Still, the "another hurler" part might prove dicey, since there just isn't much left. This is not to say I doubt the team's ability to coax quality innings out of just about anyone. Who's the next miracle lefty willing to volunteer? Donovan Osborne? Brad Woodall? Dave Otto? Shane Rawley? It might be Chris Michalak, actually. Close enough.
The Post article notes Columbus starters Joel Hanrahan and Emiliano Fruto have had their own injury issues. I suppose -- in light of the injuries that have befallen four-fifths of the big league Opening Day rotation -- this would be called the "I learned it from watching you, okay?" defense. Hanrahan actually pitched on Monday evening, tossing three scoreless innings. He was great before a groin injury set him to the DL, but he's obviously not an option for Friday now. For what it's worth, the ex-Dodger farmhand's line Monday seems to indicate an erratic and inefficient outing: 69 pitches, 35 strikes, and four walks.

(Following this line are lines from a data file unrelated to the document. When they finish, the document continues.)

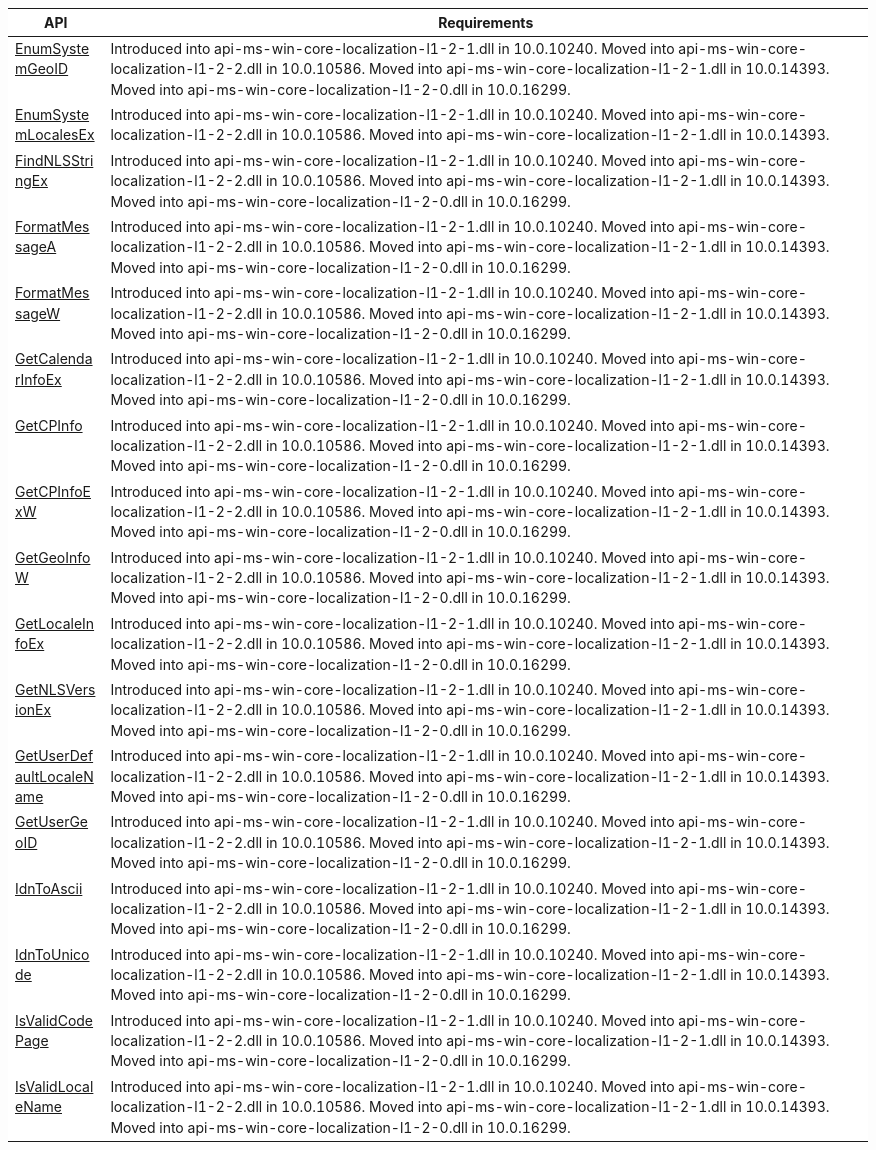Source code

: | API | Requirements |
| -----| --------------|
| [EnumSystemGeoID](/windows/win32/api/winnls/nf-winnls-enumsystemgeoid) | Introduced into api-ms-win-core-localization-l1-2-1.dll in 10.0.10240. Moved into api-ms-win-core-localization-l1-2-2.dll in 10.0.10586. Moved into api-ms-win-core-localization-l1-2-1.dll in 10.0.14393. Moved into api-ms-win-core-localization-l1-2-0.dll in 10.0.16299. |
| [EnumSystemLocalesEx](/windows/win32/api/winnls/nf-winnls-enumsystemlocalesex) | Introduced into api-ms-win-core-localization-l1-2-1.dll in 10.0.10240. Moved into api-ms-win-core-localization-l1-2-2.dll in 10.0.10586. Moved into api-ms-win-core-localization-l1-2-1.dll in 10.0.14393. |
| [FindNLSStringEx](/windows/win32/api/winnls/nf-winnls-findnlsstringex) | Introduced into api-ms-win-core-localization-l1-2-1.dll in 10.0.10240. Moved into api-ms-win-core-localization-l1-2-2.dll in 10.0.10586. Moved into api-ms-win-core-localization-l1-2-1.dll in 10.0.14393. Moved into api-ms-win-core-localization-l1-2-0.dll in 10.0.16299. |
| [FormatMessageA](/windows/win32/api/winbase/nf-winbase-formatmessage) | Introduced into api-ms-win-core-localization-l1-2-1.dll in 10.0.10240. Moved into api-ms-win-core-localization-l1-2-2.dll in 10.0.10586. Moved into api-ms-win-core-localization-l1-2-1.dll in 10.0.14393. Moved into api-ms-win-core-localization-l1-2-0.dll in 10.0.16299. |
| [FormatMessageW](/windows/win32/api/winbase/nf-winbase-formatmessage) | Introduced into api-ms-win-core-localization-l1-2-1.dll in 10.0.10240. Moved into api-ms-win-core-localization-l1-2-2.dll in 10.0.10586. Moved into api-ms-win-core-localization-l1-2-1.dll in 10.0.14393. Moved into api-ms-win-core-localization-l1-2-0.dll in 10.0.16299. |
| [GetCalendarInfoEx](/windows/win32/api/winnls/nf-winnls-getcalendarinfoex) | Introduced into api-ms-win-core-localization-l1-2-1.dll in 10.0.10240. Moved into api-ms-win-core-localization-l1-2-2.dll in 10.0.10586. Moved into api-ms-win-core-localization-l1-2-1.dll in 10.0.14393. Moved into api-ms-win-core-localization-l1-2-0.dll in 10.0.16299. |
| [GetCPInfo](/windows/win32/api/winnls/nf-winnls-getcpinfo) | Introduced into api-ms-win-core-localization-l1-2-1.dll in 10.0.10240. Moved into api-ms-win-core-localization-l1-2-2.dll in 10.0.10586. Moved into api-ms-win-core-localization-l1-2-1.dll in 10.0.14393. Moved into api-ms-win-core-localization-l1-2-0.dll in 10.0.16299. |
| [GetCPInfoExW](/windows/win32/api/winnls/nf-winnls-getcpinfoexa) | Introduced into api-ms-win-core-localization-l1-2-1.dll in 10.0.10240. Moved into api-ms-win-core-localization-l1-2-2.dll in 10.0.10586. Moved into api-ms-win-core-localization-l1-2-1.dll in 10.0.14393. Moved into api-ms-win-core-localization-l1-2-0.dll in 10.0.16299. |
| [GetGeoInfoW](/windows/win32/api/winnls/nf-winnls-getgeoinfoa) | Introduced into api-ms-win-core-localization-l1-2-1.dll in 10.0.10240. Moved into api-ms-win-core-localization-l1-2-2.dll in 10.0.10586. Moved into api-ms-win-core-localization-l1-2-1.dll in 10.0.14393. Moved into api-ms-win-core-localization-l1-2-0.dll in 10.0.16299. |
| [GetLocaleInfoEx](/windows/win32/api/winnls/nf-winnls-getlocaleinfoex) | Introduced into api-ms-win-core-localization-l1-2-1.dll in 10.0.10240. Moved into api-ms-win-core-localization-l1-2-2.dll in 10.0.10586. Moved into api-ms-win-core-localization-l1-2-1.dll in 10.0.14393. Moved into api-ms-win-core-localization-l1-2-0.dll in 10.0.16299. |
| [GetNLSVersionEx](/windows/win32/api/winnls/nf-winnls-getnlsversionex) | Introduced into api-ms-win-core-localization-l1-2-1.dll in 10.0.10240. Moved into api-ms-win-core-localization-l1-2-2.dll in 10.0.10586. Moved into api-ms-win-core-localization-l1-2-1.dll in 10.0.14393. Moved into api-ms-win-core-localization-l1-2-0.dll in 10.0.16299. |
| [GetUserDefaultLocaleName](/windows/win32/api/winnls/nf-winnls-getuserdefaultlocalename) | Introduced into api-ms-win-core-localization-l1-2-1.dll in 10.0.10240. Moved into api-ms-win-core-localization-l1-2-2.dll in 10.0.10586. Moved into api-ms-win-core-localization-l1-2-1.dll in 10.0.14393. Moved into api-ms-win-core-localization-l1-2-0.dll in 10.0.16299. |
| [GetUserGeoID](/windows/win32/api/winnls/nf-winnls-getusergeoid) | Introduced into api-ms-win-core-localization-l1-2-1.dll in 10.0.10240. Moved into api-ms-win-core-localization-l1-2-2.dll in 10.0.10586. Moved into api-ms-win-core-localization-l1-2-1.dll in 10.0.14393. Moved into api-ms-win-core-localization-l1-2-0.dll in 10.0.16299. |
| [IdnToAscii](/windows/win32/api/winnls/nf-winnls-idntoascii) | Introduced into api-ms-win-core-localization-l1-2-1.dll in 10.0.10240. Moved into api-ms-win-core-localization-l1-2-2.dll in 10.0.10586. Moved into api-ms-win-core-localization-l1-2-1.dll in 10.0.14393. Moved into api-ms-win-core-localization-l1-2-0.dll in 10.0.16299. |
| [IdnToUnicode](/windows/win32/api/winnls/nf-winnls-idntounicode) | Introduced into api-ms-win-core-localization-l1-2-1.dll in 10.0.10240. Moved into api-ms-win-core-localization-l1-2-2.dll in 10.0.10586. Moved into api-ms-win-core-localization-l1-2-1.dll in 10.0.14393. Moved into api-ms-win-core-localization-l1-2-0.dll in 10.0.16299. |
| [IsValidCodePage](/windows/win32/api/winnls/nf-winnls-isvalidcodepage) | Introduced into api-ms-win-core-localization-l1-2-1.dll in 10.0.10240. Moved into api-ms-win-core-localization-l1-2-2.dll in 10.0.10586. Moved into api-ms-win-core-localization-l1-2-1.dll in 10.0.14393. Moved into api-ms-win-core-localization-l1-2-0.dll in 10.0.16299. |
| [IsValidLocaleName](/windows/win32/api/winnls/nf-winnls-isvalidlocalename) | Introduced into api-ms-win-core-localization-l1-2-1.dll in 10.0.10240. Moved into api-ms-win-core-localization-l1-2-2.dll in 10.0.10586. Moved into api-ms-win-core-localization-l1-2-1.dll in 10.0.14393. Moved into api-ms-win-core-localization-l1-2-0.dll in 10.0.16299. |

Another option seems to be righty Tim Redding, a foolish favorite of mine during the spring's rotation derby. He has a 6.54 ERA at Columbus. Billy Traber is apparently not an option for Friday's start. The team appears steadfast in its preference that Traber remain in the bullpen.
For the dumpster-divers among us (and who isn't?), Sir Sidney remains unemployed but Mark Redman took a minor league deal with Texas.